Draghi has clearly reacted to the loss in economic momentum in the euro zone, highlighting ongoing downside risks and expanding the ECB balance sheet to purchase loan packages and collateralized debt. Although he left the size of the purchasing program open, he said "the aim is to steer the size of the balance sheet of the ECB towards where it was in 2012." The size of the ECB's balance sheet peaked in June 2012 at 3.1 trillion euros. Seeing as it is currently 2.04 trillion euros, this would imply the ECB might buy up to 1 trillion euros of assets.
One might ask what good ECB asset purchases and rate cuts can do, seeing as euro-zone bond yields are already so low and government action is clearly also needed to help restore economic health. The answer is that while euro-zone yields may look low in nominal terms, falling inflation means that inflation-adjusted interest rates – real rates – have risen in recent months.
To be clear, we expect nominal government bond yields to rise over the coming six months, as growth and inflation eventually begin to rise. But the ECB seems determined to tackle the real rate problem head on. Rate cuts may also boost participation in the ECB's upcoming targeted longer-term refinancing operations, the first of which is slated for this month. Draghi's announcement not only opens a new chapter in ECB policy, but also increases the effectiveness of existing measures.
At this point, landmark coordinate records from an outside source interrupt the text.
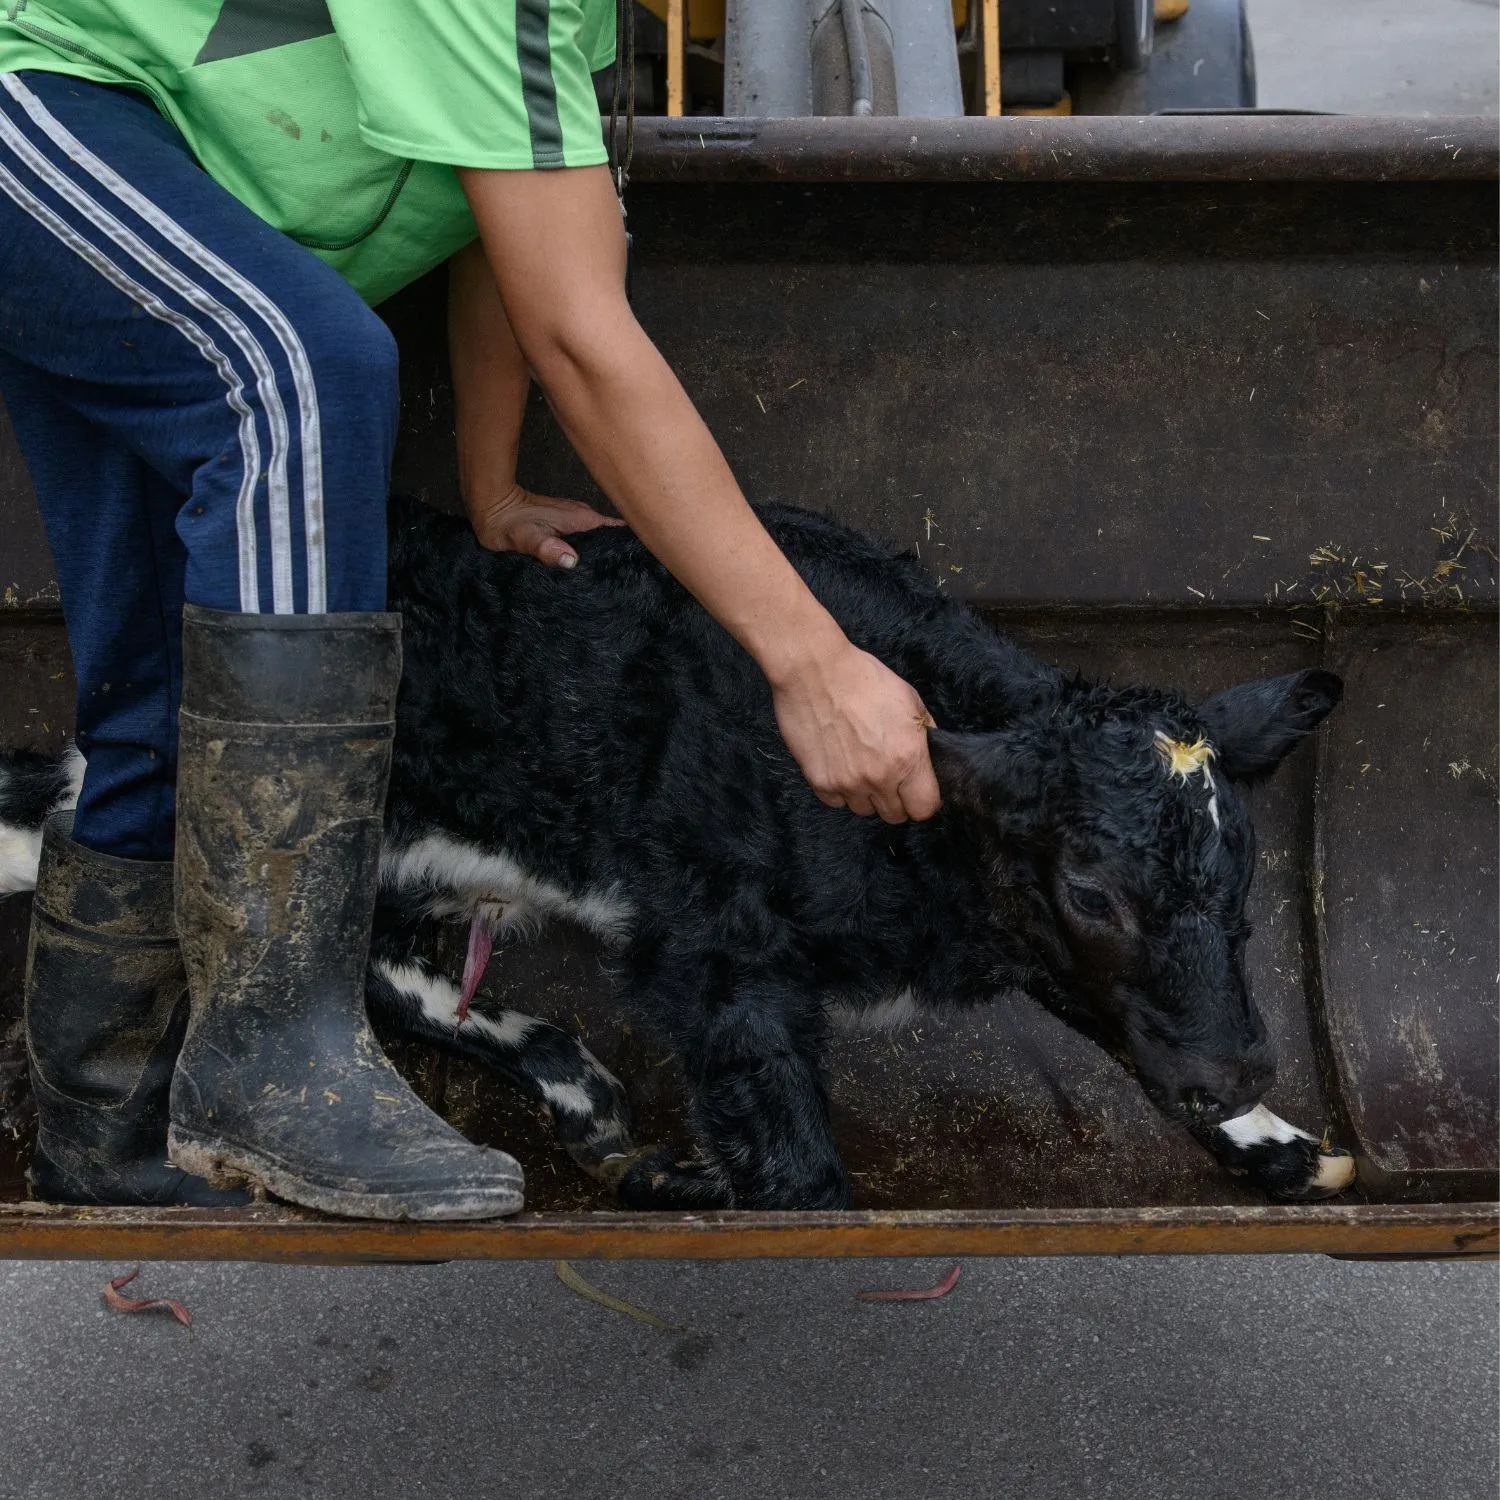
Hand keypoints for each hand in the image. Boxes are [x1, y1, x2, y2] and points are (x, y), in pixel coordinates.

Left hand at [467, 483, 625, 567]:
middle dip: (622, 553)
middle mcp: (584, 517)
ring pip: (602, 537)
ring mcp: (576, 520)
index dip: (630, 545)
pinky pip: (590, 538)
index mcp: (581, 520)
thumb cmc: (506, 523)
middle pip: (613, 535)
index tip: (640, 564)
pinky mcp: (568, 525)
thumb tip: (571, 560)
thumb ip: (546, 548)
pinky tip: (592, 567)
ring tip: (616, 577)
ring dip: (608, 553)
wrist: (490, 506)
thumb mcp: (525, 538)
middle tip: (629, 578)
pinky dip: (594, 550)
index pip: (617, 530)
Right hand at [771, 641, 941, 822]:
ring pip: (864, 810)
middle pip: (895, 815)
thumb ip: (925, 734)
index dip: (923, 800)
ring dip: (866, 794)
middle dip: (895, 799)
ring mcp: (848, 782)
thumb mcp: (909, 700)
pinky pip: (836, 802)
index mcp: (908, 757)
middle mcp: (880, 776)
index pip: (925, 808)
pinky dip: (839, 789)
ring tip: (859, 764)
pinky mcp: (820, 781)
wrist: (815, 671)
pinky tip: (839, 763)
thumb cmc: (862, 679)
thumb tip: (930, 756)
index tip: (917, 790)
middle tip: (887, 775)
For euro bears, this is not just a spoon of honey, but more like a whole jar! Draghi promised much earlier in the year by talking down the euro, but it has taken a while for that vision to run its full course. With the negative deposit rate announcement in June and his dramatic follow-up Thursday, the ECB president has delivered. Having waited patiently for the single currency to weaken in the early part of this year, euro bears and dollar bulls that clung to their positions are finally savoring the rewards.